You could pick up a cheap mixer like this along with a very basic interface a couple decent dynamic mics and a couple little stands. The grand total is under $200, and I think that would all ship free.

And I just noticed you may have the occasional guest...

So, in that case, you can either have the guest share a mic with one host, or look at slightly different gear.
The interface can remain the same. And the price point is still under $200.

Ok, I promise to go get myself some coffee now.
posted by jjb at 10:44 AM on February 6, 2010

Per Marc Maron (who has an excellent sounding podcast called "WTF"):

"In the garage I use two Shure SM7s into a Samson MDR6 mixer into Garage Band on my mac. On the road I use a Zoom H4n and two Blue Encore 100 mics."
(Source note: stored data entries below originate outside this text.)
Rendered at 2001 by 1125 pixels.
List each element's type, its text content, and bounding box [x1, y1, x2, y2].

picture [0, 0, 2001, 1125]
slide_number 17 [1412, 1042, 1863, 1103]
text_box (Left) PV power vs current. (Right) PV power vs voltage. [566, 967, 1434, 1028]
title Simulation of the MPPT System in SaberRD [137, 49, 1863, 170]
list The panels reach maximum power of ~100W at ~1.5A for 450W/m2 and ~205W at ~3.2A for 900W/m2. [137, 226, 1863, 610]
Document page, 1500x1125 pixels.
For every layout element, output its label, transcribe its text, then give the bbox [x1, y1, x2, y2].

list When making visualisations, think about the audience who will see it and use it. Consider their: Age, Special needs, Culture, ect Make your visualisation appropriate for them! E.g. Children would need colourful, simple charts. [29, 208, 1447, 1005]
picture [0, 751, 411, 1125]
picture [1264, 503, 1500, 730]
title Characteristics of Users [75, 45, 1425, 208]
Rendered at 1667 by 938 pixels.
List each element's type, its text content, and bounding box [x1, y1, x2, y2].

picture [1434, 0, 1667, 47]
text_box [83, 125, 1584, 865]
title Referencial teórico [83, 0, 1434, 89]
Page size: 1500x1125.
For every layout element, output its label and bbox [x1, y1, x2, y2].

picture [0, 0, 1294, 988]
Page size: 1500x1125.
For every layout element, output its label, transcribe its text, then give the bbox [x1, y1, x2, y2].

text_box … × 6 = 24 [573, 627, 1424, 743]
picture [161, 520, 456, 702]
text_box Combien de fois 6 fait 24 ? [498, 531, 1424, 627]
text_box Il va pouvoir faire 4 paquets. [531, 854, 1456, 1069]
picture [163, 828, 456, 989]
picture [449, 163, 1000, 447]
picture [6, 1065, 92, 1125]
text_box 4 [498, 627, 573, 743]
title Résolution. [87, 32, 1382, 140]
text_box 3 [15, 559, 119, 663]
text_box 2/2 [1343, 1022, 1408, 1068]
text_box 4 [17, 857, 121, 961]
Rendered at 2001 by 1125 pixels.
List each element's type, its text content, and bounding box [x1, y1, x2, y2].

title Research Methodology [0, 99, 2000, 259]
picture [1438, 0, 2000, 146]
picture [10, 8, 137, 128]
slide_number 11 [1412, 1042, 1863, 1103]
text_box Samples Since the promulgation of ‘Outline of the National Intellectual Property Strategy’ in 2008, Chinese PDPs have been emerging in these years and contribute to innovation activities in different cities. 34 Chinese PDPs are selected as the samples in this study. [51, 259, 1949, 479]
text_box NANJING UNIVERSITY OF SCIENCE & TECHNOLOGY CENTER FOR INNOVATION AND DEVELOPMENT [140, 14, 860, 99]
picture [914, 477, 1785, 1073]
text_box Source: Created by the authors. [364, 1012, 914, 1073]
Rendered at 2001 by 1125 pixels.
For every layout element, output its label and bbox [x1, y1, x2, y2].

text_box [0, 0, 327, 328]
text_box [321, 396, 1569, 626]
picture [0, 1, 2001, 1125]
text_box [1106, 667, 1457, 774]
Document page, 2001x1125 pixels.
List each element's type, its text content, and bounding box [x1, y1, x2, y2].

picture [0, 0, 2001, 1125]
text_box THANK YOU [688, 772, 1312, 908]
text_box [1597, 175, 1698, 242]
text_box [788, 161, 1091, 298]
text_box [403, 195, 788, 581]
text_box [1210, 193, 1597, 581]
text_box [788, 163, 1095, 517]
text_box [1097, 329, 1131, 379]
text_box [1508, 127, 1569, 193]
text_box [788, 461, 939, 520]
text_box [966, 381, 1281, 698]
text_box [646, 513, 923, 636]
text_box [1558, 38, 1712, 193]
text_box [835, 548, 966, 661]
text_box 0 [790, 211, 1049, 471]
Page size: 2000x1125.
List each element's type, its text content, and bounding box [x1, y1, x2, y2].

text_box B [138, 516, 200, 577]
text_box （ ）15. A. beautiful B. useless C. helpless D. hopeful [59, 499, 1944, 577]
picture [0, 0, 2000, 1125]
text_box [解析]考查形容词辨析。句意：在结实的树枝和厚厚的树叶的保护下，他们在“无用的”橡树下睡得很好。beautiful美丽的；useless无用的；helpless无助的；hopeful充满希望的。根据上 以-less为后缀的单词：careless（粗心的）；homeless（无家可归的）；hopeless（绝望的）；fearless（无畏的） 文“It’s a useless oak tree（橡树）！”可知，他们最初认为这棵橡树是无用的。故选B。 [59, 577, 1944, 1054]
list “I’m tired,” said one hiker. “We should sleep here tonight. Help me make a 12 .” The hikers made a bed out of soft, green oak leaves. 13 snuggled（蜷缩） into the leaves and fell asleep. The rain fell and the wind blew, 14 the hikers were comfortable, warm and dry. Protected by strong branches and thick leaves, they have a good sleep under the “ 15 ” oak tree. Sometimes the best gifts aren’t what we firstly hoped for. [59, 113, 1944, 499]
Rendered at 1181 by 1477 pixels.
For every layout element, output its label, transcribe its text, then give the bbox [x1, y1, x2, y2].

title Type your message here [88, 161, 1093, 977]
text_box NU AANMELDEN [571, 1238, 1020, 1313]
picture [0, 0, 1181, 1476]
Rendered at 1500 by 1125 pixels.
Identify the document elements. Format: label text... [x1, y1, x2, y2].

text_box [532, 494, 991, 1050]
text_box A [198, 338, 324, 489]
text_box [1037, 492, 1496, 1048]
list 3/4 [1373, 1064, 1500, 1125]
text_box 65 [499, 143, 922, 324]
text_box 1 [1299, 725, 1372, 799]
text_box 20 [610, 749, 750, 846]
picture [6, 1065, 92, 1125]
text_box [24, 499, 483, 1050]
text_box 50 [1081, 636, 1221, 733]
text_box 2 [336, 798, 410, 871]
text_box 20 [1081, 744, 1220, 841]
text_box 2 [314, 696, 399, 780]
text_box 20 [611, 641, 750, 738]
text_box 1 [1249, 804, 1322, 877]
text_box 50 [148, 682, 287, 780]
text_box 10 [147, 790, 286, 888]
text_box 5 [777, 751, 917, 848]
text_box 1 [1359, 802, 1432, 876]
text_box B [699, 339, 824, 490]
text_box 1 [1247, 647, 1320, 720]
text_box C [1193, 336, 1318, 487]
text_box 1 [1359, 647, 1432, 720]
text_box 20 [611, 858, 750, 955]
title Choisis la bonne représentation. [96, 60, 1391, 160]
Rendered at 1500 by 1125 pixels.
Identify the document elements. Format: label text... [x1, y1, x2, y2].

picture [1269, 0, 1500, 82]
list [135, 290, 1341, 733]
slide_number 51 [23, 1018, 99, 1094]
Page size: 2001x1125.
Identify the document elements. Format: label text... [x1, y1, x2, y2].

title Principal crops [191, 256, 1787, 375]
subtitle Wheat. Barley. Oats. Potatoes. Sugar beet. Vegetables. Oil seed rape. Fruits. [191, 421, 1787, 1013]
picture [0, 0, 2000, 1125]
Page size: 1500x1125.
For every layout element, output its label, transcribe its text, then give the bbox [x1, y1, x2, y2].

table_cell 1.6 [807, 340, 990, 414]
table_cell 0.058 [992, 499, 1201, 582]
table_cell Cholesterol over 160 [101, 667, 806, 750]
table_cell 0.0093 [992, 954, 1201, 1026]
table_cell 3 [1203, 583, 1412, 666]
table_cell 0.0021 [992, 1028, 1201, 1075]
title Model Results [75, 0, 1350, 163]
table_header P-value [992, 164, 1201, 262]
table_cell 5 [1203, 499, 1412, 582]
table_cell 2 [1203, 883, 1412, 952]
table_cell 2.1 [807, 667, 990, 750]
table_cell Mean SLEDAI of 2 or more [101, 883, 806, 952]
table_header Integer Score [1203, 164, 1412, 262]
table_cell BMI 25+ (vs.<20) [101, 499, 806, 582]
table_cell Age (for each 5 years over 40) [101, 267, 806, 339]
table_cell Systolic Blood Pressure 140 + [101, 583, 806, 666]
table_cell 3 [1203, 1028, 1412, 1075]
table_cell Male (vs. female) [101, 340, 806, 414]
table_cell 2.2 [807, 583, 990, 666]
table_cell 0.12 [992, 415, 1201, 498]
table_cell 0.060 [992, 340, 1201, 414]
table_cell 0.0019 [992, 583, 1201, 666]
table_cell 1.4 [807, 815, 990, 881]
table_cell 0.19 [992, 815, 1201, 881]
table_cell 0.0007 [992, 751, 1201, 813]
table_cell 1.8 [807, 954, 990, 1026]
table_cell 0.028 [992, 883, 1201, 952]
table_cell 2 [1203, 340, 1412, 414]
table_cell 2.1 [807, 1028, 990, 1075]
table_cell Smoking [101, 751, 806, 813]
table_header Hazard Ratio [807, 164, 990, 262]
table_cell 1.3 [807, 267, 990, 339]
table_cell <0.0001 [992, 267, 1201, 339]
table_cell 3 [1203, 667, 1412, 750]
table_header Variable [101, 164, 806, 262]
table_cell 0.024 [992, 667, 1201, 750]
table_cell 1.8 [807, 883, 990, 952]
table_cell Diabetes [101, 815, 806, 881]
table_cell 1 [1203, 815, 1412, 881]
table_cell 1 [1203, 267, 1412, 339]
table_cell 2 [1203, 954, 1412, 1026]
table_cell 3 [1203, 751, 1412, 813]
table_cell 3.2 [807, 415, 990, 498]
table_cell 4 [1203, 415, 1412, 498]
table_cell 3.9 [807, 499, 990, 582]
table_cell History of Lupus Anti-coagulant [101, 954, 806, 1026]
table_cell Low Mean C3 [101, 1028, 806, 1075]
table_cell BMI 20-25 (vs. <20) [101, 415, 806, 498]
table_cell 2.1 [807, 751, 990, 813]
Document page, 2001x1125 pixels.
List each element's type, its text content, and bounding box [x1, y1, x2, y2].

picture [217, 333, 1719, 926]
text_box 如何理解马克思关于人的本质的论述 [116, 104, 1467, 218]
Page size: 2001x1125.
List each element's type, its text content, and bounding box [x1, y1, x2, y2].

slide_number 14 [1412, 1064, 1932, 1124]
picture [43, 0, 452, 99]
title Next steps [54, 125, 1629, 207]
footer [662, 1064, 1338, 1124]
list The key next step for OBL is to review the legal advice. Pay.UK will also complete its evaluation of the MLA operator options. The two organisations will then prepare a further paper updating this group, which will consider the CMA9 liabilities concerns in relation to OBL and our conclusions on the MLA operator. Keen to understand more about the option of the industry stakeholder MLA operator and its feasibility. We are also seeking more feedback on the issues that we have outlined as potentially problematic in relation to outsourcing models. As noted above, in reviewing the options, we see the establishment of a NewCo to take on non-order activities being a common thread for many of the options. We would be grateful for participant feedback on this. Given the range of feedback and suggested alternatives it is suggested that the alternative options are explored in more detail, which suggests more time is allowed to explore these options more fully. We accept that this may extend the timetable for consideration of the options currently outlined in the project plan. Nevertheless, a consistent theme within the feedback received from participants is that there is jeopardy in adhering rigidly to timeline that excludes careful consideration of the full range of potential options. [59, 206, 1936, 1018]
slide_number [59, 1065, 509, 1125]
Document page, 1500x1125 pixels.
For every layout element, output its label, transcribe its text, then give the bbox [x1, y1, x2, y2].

The Samson looks doable. The SM57s are probably out of the range you were looking for. I know there are some comparable sounding mics at a lower price-point.
posted by KevinSkomsvold at 1:59 PM on February 6, 2010

If you're doing your "two-person chat show," in the field and not in a studio, take a look at the Zoom H4N or the Zoom H2 (the H2 would be fine if you're doing mostly spoken word).
posted by Gerard Sorme at 8:49 PM on February 6, 2010

I posted this answer in an old podcasting thread, addressing specific price points.
posted by magstheaxe at 1:59 AM on February 7, 2010

Oh, and while this may be out of your price range, let me also recommend FilmJunk.com’s article about how they do their podcasting.
posted by magstheaxe at 2:02 AM on February 7, 2010

I hosted a very similar thing with friends before - Dead Space Radio, an "Eve Online" podcast -

We had 3x cheapo mics

Sourceforges - Audacity

2 Guitars

Lots of time

-Went really well. Make sure you get involvced in a little bit of the editing, sound effects - loops - ffade in/outs - littloe music snippets are all really really welcome (if chosen correctly) in any aural perforamance.

Not only the subject matter - but it must be pleasent to hear.